Sports

Ravenous Baxter State Park brook trout provide a memorable day of fishing

By Pete Warner, Bangor Daily News Staff

Veteran anglers know the best fishing occurs when the insects hatch out and the fish are actively feeding.

Fly anglers strive to match the hatch, using flies that look the most like the kinds of bugs that are in, on and around the water.

But one veteran Maine fisherman recently discovered that an apparent lack of insects also can open the door for some productive time on a lake or pond.

Photo courtesy of Bill Bell
BAXTER STATE PARK FISHING — Bill Bell of Saco shows off a fish he caught in 2019. while staying at Nahmakanta Wilderness Camps. He had a really productive day recently fishing in Baxter State Park.

Bill Bell of Saco, who last week took a video of a cow moose and its calf crossing Nesowadnehunk Stream in Baxter State Park on his way home, returned with a tale of some amazing fish activity at a pond where he and his cousin, Neil Fitch, were fishing.

Bell said the surprising absence of black flies and mosquitoes was notable, welcome and beneficial. But then, Bell said, it’s almost impossible not to enjoy a trip to the park.

“The fishing was great, because there were no bugs and there had been no bugs all week,” Bell said. “The fish were ravenous and would strike at anything that looked like it might be food.”

Bell explained that rather than go after a dry fly gently deposited on the surface of the pond, the brook trout instead were tantalized by flies that made a notable disturbance. He got great results using a bass popper that made its way not so subtly along the water.

“The fish were so hungry that they were striking fiercely at anything that was kind of skipped across the surface,” Bell said. “These were footlong trout. They were leaping out of the water and coming down on it. They were so excited.”

Bell said the brookies behaved more like smallmouth bass in terms of their aggressiveness and even would come back for a second strike if they had missed the fly on the first attempt.

It was a most productive outing, with Bell and his cousin catching between 25 and 30 fish on the final day of their trip.

“It was a unique fishing experience,” Bell said.

Retired longtime fisheries biologist Nels Kramer of Enfield said it can be difficult to predict how fish in a particular water are going to behave at a particular time.

“You see a lot of funny things out there,” said Kramer, who has enjoyed great fishing at places such as Daicey Pond in Baxter State Park during the green drake hatch — as compared to when insects are scarce.

“It’s just mayhem,” Kramer said.

It’s really a matter of timing on a particular water. That was the case many years ago when Kramer and some colleagues were fishing at Frost Pond, in the park, the week before Memorial Day.

The anglers found the trout hanging out right near the shoreline in large numbers.
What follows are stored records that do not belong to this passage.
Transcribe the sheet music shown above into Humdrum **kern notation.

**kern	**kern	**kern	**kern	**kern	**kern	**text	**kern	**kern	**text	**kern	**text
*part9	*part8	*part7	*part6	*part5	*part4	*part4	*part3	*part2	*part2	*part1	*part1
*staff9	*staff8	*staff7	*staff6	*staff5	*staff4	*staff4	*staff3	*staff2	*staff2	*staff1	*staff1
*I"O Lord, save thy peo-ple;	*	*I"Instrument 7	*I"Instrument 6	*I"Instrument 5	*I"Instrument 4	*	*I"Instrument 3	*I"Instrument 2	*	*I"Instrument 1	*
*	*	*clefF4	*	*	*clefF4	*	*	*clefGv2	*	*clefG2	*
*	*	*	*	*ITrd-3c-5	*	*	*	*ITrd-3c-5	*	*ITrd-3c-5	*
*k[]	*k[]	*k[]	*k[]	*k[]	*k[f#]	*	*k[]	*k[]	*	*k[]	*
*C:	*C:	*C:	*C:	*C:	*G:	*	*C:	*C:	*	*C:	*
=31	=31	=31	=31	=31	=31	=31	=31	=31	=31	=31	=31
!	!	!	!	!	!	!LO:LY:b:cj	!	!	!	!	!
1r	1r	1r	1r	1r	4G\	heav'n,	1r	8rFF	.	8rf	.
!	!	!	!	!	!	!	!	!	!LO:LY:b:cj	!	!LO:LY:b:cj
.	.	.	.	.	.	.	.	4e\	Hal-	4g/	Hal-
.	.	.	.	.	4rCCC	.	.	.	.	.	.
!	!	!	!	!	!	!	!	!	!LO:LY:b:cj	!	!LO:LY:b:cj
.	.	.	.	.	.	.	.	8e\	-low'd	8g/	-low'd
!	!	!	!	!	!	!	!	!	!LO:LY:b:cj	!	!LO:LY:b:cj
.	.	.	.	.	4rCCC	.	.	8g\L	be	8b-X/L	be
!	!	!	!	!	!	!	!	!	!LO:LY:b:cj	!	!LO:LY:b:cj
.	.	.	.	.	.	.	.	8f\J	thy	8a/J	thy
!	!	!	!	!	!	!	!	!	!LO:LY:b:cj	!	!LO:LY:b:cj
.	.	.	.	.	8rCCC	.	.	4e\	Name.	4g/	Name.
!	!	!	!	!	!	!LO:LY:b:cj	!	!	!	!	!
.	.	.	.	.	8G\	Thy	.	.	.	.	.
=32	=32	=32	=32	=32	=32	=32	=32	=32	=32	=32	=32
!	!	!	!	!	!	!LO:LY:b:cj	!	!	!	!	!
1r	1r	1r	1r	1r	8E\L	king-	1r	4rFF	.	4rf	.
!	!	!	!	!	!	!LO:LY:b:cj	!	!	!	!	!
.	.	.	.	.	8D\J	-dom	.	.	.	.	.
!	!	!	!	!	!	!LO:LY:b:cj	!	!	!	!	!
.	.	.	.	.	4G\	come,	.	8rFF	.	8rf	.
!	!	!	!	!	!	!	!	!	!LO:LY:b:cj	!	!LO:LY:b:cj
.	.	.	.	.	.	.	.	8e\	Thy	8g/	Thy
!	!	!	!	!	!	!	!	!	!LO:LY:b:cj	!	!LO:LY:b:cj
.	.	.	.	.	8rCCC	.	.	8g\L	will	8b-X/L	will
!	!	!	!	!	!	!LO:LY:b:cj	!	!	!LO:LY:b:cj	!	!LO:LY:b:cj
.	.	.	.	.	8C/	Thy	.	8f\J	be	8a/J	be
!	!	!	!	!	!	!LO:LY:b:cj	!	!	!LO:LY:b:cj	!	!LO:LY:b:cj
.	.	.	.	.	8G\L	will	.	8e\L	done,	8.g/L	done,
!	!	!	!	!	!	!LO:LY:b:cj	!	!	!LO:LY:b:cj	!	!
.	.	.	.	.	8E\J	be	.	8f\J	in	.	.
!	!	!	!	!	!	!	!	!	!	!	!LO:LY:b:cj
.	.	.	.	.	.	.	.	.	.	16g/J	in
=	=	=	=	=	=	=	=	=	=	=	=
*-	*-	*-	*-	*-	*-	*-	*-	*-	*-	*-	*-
Upon keeping one and inspecting its stomach contents, they were surprised at what they found.

“We dressed him out and looked in the stomach and it was filled with salamanders,” Kramer said. “It was just one of those quirky things.”

A year later, equipped with flies that somewhat resemble salamanders, everything had changed.

“They were out in the middle feeding on emergers, so you never know,” Kramer said. “Some of those ponds are quite unique. Some of the things you see are inexplicable and you may not see them anywhere else.”